Here are a few other real facts about the president-elect, the election and public opinion.
1. With almost all ballots finally counted, Hillary Clinton won the "popular" vote -- that is, the total number of votes cast -- by more than 2.8 million, about a 2.1 per cent edge over Trump's tally. This is a larger gap than the one in the 2000 election, when Al Gore won about a half-million votes more than George W. Bush did. John Kennedy in 1960, Richard Nixon in 1968 and Jimmy Carter in 1976 were each elected president with a smaller percentage lead in total votes cast than Clinton's lead over Trump. In 2004, Bush beat John Kerry by only 2.5 pe rcent of the vote.

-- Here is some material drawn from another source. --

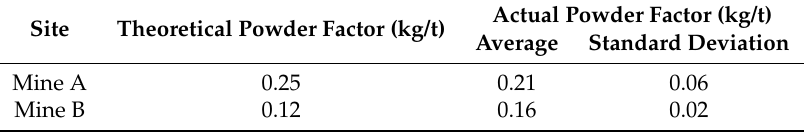
Table 5. Theoretical powder factor estimates, compared to the actual field values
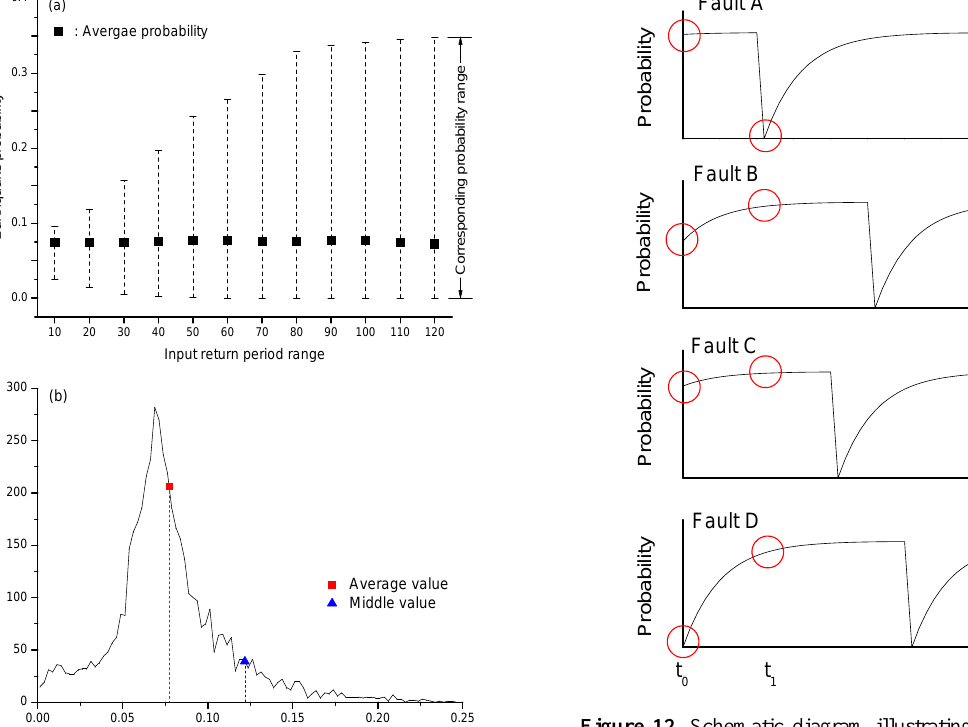
Figure 12. Schematic diagram illustrating the stationary process Fig. 12. Schematic diagram illustrating the stationary process after combining many after combining many non-stationary processes; taking T = t 0 and non-stationary processes; taking T = t 0 and T = t 1 for example, the sum of that many T = t 1 for example, the sum of that many non-stationary probabili- non-stationary probabilities will be close to each other, although the probability is ties will be close to each other, although the probability is very low very low for Fault D at T = t 0 , and it is very low for Fault A at T = t 1 for fault D at T = t 0 , and it is very low for fault A at T = t 1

No, winning the popular vote doesn't have any legal standing at all. We shouldn't pretend otherwise. But it does mean that claiming the voters were demanding Trump or the programs he favoured is dubious at best.
2. Trump's Electoral College margin, 306 to 232, was below the average spread. Nate Silver has the details at the FiveThirtyEight website, ranking Trump's victory eighth out of the last 10 elections. A uniform 1 per cent swing to Clinton would have given her Michigan, Pennsylvania and Wisconsin, and the presidency. Trump won those three crucial states by a total of less than 80,000 votes.